[Opening SUPPLIED MATERIAL section]

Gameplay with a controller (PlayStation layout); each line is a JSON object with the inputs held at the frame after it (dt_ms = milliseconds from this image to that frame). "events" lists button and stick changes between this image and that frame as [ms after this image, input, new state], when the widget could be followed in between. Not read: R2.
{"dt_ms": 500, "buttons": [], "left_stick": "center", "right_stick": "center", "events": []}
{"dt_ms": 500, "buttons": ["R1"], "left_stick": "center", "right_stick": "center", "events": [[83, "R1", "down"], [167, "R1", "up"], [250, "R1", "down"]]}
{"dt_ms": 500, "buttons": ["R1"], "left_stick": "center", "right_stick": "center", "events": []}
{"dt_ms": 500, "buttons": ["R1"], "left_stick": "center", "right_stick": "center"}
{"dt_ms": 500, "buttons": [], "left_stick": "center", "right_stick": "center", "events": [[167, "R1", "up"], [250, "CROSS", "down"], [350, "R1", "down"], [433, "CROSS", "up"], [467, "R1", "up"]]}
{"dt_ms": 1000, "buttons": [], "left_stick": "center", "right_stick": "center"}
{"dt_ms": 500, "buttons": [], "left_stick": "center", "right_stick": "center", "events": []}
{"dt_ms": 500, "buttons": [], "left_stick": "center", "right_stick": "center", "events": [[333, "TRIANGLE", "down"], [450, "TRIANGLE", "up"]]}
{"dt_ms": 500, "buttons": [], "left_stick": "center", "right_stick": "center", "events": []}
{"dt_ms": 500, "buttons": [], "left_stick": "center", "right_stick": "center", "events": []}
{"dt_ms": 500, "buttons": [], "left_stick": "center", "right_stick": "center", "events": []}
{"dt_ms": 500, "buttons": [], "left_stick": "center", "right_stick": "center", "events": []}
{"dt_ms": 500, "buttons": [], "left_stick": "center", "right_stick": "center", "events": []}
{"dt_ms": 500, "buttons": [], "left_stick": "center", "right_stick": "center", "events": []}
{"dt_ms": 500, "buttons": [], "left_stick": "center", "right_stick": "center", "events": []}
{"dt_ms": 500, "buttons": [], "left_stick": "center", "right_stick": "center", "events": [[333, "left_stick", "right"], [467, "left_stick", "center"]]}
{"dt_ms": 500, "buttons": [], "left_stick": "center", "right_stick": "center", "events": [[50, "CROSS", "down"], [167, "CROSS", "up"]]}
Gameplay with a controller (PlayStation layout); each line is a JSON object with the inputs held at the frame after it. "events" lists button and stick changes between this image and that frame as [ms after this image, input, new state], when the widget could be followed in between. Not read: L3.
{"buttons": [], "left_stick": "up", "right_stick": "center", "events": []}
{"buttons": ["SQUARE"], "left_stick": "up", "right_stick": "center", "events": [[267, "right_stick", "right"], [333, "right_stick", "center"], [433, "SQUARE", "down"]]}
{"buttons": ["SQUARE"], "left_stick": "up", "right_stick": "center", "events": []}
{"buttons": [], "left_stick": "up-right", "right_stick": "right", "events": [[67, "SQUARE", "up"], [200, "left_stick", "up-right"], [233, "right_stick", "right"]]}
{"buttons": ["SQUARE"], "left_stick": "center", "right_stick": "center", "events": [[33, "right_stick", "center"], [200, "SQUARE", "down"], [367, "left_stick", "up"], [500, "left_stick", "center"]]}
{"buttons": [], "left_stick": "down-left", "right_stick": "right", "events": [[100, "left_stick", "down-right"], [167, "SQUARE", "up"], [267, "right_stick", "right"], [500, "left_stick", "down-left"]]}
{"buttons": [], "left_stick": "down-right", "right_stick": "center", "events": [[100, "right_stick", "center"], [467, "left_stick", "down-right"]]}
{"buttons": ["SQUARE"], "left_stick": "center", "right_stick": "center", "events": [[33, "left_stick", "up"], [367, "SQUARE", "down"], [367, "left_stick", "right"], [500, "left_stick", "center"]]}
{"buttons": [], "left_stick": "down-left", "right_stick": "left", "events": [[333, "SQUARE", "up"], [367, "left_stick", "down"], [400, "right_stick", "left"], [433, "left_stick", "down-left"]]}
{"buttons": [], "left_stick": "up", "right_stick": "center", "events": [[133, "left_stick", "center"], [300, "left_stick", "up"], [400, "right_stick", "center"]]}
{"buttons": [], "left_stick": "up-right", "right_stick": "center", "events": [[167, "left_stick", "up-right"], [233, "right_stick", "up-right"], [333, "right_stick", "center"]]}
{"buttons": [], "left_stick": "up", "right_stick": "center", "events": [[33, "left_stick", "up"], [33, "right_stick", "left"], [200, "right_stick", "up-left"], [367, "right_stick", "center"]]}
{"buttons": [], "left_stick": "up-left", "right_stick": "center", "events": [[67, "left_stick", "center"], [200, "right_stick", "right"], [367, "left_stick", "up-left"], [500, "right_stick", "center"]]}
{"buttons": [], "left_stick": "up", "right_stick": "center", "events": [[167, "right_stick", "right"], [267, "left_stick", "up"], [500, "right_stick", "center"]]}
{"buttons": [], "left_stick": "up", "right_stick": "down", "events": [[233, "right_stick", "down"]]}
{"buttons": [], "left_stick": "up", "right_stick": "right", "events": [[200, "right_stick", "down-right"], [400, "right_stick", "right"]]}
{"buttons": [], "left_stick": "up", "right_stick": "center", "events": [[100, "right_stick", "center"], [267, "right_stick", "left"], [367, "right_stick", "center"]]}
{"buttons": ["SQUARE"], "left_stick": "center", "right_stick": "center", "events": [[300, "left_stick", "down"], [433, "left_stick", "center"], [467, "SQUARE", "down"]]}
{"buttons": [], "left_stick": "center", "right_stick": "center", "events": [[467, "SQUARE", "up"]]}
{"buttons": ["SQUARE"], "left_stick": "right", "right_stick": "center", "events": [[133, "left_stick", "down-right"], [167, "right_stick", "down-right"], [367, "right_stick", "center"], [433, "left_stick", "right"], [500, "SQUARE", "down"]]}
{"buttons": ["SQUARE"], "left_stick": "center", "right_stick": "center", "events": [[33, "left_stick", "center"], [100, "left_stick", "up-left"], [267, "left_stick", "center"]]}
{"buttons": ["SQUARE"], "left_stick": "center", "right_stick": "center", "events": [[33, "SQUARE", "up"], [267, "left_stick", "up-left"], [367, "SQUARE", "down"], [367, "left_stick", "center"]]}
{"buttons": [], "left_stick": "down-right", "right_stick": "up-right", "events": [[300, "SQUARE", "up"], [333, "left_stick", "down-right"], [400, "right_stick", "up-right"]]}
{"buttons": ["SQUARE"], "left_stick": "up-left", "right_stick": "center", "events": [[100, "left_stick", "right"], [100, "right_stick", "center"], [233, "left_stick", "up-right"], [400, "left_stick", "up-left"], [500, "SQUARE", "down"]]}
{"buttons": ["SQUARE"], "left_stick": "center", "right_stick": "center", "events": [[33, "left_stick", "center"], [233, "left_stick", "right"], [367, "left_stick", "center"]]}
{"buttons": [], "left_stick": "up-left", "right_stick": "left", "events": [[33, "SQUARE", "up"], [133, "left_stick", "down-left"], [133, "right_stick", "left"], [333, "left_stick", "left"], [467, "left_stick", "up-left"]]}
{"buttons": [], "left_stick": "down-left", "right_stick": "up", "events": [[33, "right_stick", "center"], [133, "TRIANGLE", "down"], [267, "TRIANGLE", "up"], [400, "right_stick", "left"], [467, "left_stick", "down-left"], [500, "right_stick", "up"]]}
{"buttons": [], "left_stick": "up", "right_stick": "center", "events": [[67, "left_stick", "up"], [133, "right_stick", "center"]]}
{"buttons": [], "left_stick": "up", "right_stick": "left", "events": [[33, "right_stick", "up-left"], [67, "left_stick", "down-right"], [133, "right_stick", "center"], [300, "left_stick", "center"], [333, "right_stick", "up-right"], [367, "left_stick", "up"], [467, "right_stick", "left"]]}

[Closing SUPPLIED MATERIAL section]

# WHAT THE TASK ASKS
Extract the full set of entries word for word.

# SOLUTION
Gameplay with a controller (PlayStation layout); each line is a JSON object with the inputs held at the frame after it (dt_ms = milliseconds from this image to that frame). "events" lists button and stick changes between this image and that frame as [ms after this image, input, new state], when the widget could be followed in between. Not read: R2.
{"dt_ms": 500, "buttons": [], "left_stick": "center", "right_stick": "center", "events": []}
{"dt_ms": 500, "buttons": ["R1"], "left_stick": "center", "right_stick": "center", "events": [[83, "R1", "down"], [167, "R1", "up"], [250, "R1", "down"]]}
{"dt_ms": 500, "buttons": ["R1"], "left_stick": "center", "right_stick": "center", "events": []}
{"dt_ms": 500, "buttons": ["R1"], "left_stick": "center", "right_stick": "center"}
{"dt_ms": 500, "buttons": [], "left_stick": "center", "right_stick": "center", "events": [[167, "R1", "up"], [250, "CROSS", "down"], [350, "R1", "down"], [433, "CROSS", "up"], [467, "R1", "up"]]}
{"dt_ms": 1000, "buttons": [], "left_stick": "center", "right_stick": "center"}
{"dt_ms": 500, "buttons": [], "left_stick": "center", "right_stick": "center", "events": []}
{"dt_ms": 500, "buttons": [], "left_stick": "center", "right_stick": "center", "events": [[333, "TRIANGLE", "down"], [450, "TRIANGLE", "up"]]}
{"dt_ms": 500, "buttons": [], "left_stick": "center", "right_stick": "center", "events": []}
{"dt_ms": 500, "buttons": [], "left_stick": "center", "right_stick": "center", "events": []}
{"dt_ms": 500, "buttons": [], "left_stick": "center", "right_stick": "center", "events": []}
{"dt_ms": 500, "buttons": [], "left_stick": "center", "right_stick": "center", "events": []}
{"dt_ms": 500, "buttons": [], "left_stick": "center", "right_stick": "center", "events": []}
{"dt_ms": 500, "buttons": [], "left_stick": "center", "right_stick": "center", "events": []}
{"dt_ms": 500, "buttons": [], "left_stick": "center", "right_stick": "center", "events": []}
{"dt_ms": 500, "buttons": [], "left_stick": "center", "right_stick": "center", "events": [[333, "left_stick", "right"], [467, "left_stick", "center"]]}
{"dt_ms": 500, "buttons": [], "left_stick": "center", "right_stick": "center", "events": [[50, "CROSS", "down"], [167, "CROSS", "up"]]}
Gameplay with a controller (PlayStation layout); each line is a JSON object with the inputs held at the frame after it. "events" lists button and stick changes between this image and that frame as [ms after this image, input, new state], when the widget could be followed in between. Not read: L3.
{"buttons": [], "left_stick": "up", "right_stick": "center", "events": []}
{"buttons": ["SQUARE"], "left_stick": "up", "right_stick": "center", "events": [[267, "right_stick", "right"], [333, "right_stick", "center"], [433, "SQUARE", "down"]]}
{"buttons": ["SQUARE"], "left_stick": "up", "right_stick": "center", "events": []}
{"buttons": [], "left_stick": "up-right", "right_stick": "right", "events": [[67, "SQUARE", "up"], [200, "left_stick", "up-right"], [233, "right_stick", "right"]]}
{"buttons": ["SQUARE"], "left_stick": "center", "right_stick": "center", "events": [[33, "right_stick", "center"], [200, "SQUARE", "down"], [367, "left_stick", "up"], [500, "left_stick", "center"]]}
{"buttons": [], "left_stick": "down-left", "right_stick": "right", "events": [[100, "left_stick", "down-right"], [167, "SQUARE", "up"], [267, "right_stick", "right"], [500, "left_stick", "down-left"]]}
{"buttons": [], "left_stick": "down-right", "right_stick": "center", "events": [[100, "right_stick", "center"], [467, "left_stick", "down-right"]]}
{"buttons": ["SQUARE"], "left_stick": "center", "right_stick": "center", "events": [[33, "left_stick", "up"], [367, "SQUARE", "down"], [367, "left_stick", "right"], [500, "left_stick", "center"]]}
{"buttons": [], "left_stick": "down-left", "right_stick": "left", "events": [[333, "SQUARE", "up"], [367, "left_stick", "down"], [400, "right_stick", "left"], [433, "left_stick", "down-left"]]}
{"buttons": [], "left_stick": "up", "right_stick": "center", "events": [[133, "left_stick", "center"], [300, "left_stick", "up"], [400, "right_stick", "center"]]}
{"buttons": [], "left_stick": "up-right", "right_stick": "center", "events": [[167, "left_stick", "up-right"], [233, "right_stick", "up-right"], [333, "right_stick", "center"]]}
{"buttons": [], "left_stick": "up", "right_stick": "center", "events": [[33, "left_stick", "up"], [33, "right_stick", "left"], [200, "right_stick", "up-left"], [367, "right_stick", "center"]]}
{"buttons": [], "left_stick": "up-left", "right_stick": "center", "events": [[67, "left_stick", "center"], [200, "right_stick", "right"], [367, "left_stick", "up-left"], [500, "right_stick", "center"]]}
{"buttons": [], "left_stick": "up", "right_stick": "center", "events": [[167, "right_stick", "right"], [267, "left_stick", "up"], [500, "right_stick", "center"]]}
{"buttons": [], "left_stick": "up", "right_stick": "down", "events": [[233, "right_stick", "down"]]}
{"buttons": [], "left_stick": "up", "right_stick": "right", "events": [[200, "right_stick", "down-right"], [400, "right_stick", "right"]]}
{"buttons": [], "left_stick": "up", "right_stick": "center", "events": [[100, "right_stick", "center"], [267, "right_stick", "left"], [367, "right_stick", "center"]]}
{"buttons": ["SQUARE"], "left_stick": "center", "right_stick": "center", "events": [[300, "left_stick", "down"], [433, "left_stick", "center"], [467, "SQUARE", "down"]]}
{"buttons": [], "left_stick": "center", "right_stick": "center", "events": [[467, "SQUARE", "up"]]}
{"buttons": ["SQUARE"], "left_stick": "right", "right_stick": "center", "events": [[133, "left_stick", "down-right"], [167, "right_stick", "down-right"], [367, "right_stick", "center"], [433, "left_stick", "right"], [500, "SQUARE", "down"]]}
{"buttons": ["SQUARE"], "left_stick": "center", "right_stick": "center", "events": [[33, "left_stick", "center"], [100, "left_stick", "up-left"], [267, "left_stick", "center"]]}
{"buttons": ["SQUARE"], "left_stick": "center", "right_stick": "center", "events": [[33, "SQUARE", "up"], [267, "left_stick", "up-left"], [367, "SQUARE", "down"], [367, "left_stick", "center"]]}
{"buttons": [], "left_stick": "down-right", "right_stick": "up-right", "events": [[300, "SQUARE", "up"], [333, "left_stick", "down-right"], [400, "right_stick", "up-right"]]}
{"buttons": ["SQUARE"], "left_stick": "up-left", "right_stick": "center", "events": [[100, "left_stick", "right"], [100, "right_stick", "center"], [233, "left_stick", "up-right"], [400, "left_stick", "up-left"], [500, "SQUARE", "down"]]}
{"buttons": ["SQUARE"], "left_stick": "center", "right_stick": "center", "events": [[33, "left_stick", "center"], [233, "left_stick", "right"], [367, "left_stick", "center"]]}
{"buttons": [], "left_stick": "up-left", "right_stick": "left", "events": [[33, "SQUARE", "up"], [133, "left_stick", "down-left"], [133, "right_stick", "left"], [333, "left_stick", "left"], [467, "left_stick", "up-left"]]}
{"buttons": [], "left_stick": "down-left", "right_stick": "up", "events": [[33, "right_stick", "center"], [133, "TRIANGLE", "down"], [267, "TRIANGLE", "up"], [400, "right_stick", "left"], [467, "left_stick", "down-left"], [500, "right_stick", "up"]]}
{"buttons": [], "left_stick": "up", "right_stick": "center", "events": [[67, "left_stick", "up"], [133, "right_stick", "center"]]}
{"buttons": [], "left_stick": "up", "right_stick": "left", "events": [[33, "right_stick", "up-left"], [67, "left_stick", "down-right"], [133, "right_stick", "center"], [300, "left_stick", "center"], [333, "right_stick", "up-right"], [367, "left_stick", "up"], [467, "right_stick", "left"]]}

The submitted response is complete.